Ms Church told the inquiry that her mother attempted suicide after finding out the NOTW was about to run a story about her husband's alleged affair and drug taking. NI, however, questioned the independence of the evaluation, claiming it was not legally robust, and with days left before the trial date it wanted her examined again by another psychiatrist which it would appoint. Charlotte Church feared the effect on her mother of having the process repeated – explaining her willingness to settle. At the beginning of this week a figure was agreed between the two sides, reflecting the damage to Charlotte, her mother, and the family's business. But the words that are to be read out in front of Mr Justice Vos on Monday were still a source of conflict.

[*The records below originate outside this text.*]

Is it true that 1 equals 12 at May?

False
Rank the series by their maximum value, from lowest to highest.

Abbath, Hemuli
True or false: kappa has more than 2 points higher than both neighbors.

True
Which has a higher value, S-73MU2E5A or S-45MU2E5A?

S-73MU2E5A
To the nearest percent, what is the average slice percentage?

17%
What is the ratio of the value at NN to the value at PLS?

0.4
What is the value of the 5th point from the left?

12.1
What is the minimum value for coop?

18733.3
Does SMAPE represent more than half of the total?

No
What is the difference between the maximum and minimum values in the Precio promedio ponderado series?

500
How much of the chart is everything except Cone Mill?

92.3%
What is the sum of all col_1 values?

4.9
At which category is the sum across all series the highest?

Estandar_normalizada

Ms Church wanted clarity on what the NOTW did to her and her family. She wanted the apology read out in court to leave nobody in doubt what NI were agreeing to. Finally on Wednesday a deal was done.
NI's legal bill in the Church case alone is currently estimated to be close to £1.5m. A drawn-out lengthy legal journey to the appeal would take that past £2m. Throw in Ms Church's own legal bill, and bankruptcy could threaten if she lost in the appeal court.
Charlotte and Rupert: A love-hate relationship
* As a 13-year-old, Charlotte Church agreed to sing – for no fee – at the 1999 wedding of Rupert Murdoch and Wendi Deng. Her management believed they had won News International's goodwill. They were wrong. NI disputes the claim.
* The Sun ran reports of a website's "countdown clock" in the run-up to the singer's 16th birthday. The message: sex with Ms Church was about to become legal.
* The Sun ran a story about her first pregnancy. Her parents had yet to be told.
* A NOTW headline screamed "Church three-in-a-bed cocaine shock". Except it was about the singer's stepfather. Her mother was described as attempting to take her own life as a result.
* Her action against the NOTW centred on 33 articles. NI's lawyers claimed that not all the articles involved damage to her or her family. She claimed the NOTW knew of her mother's fragile state.
How NOTW 'erased unhelpful emails'
New evidence has emerged which appears to support claims that senior staff at the News of the World attempted to suppress and destroy evidence of hacking at the newspaper.
Documents released by a High Court judge show the company had a policy "to eliminate in a consistent manner" emails that "could be unhelpful in the context of future litigation in which a News International company is a defendant", the Daily Telegraph reported.
The documents, which were created by lawyers working for hacking victims and based on information provided by News International's own internal investigation into phone hacking, also state that hundreds of thousands of emails were deleted "on nine separate occasions", according to the newspaper.
They also contain claims that one unnamed reporter carried on intercepting phone messages after the 2006 arrest of Glenn Mulcaire.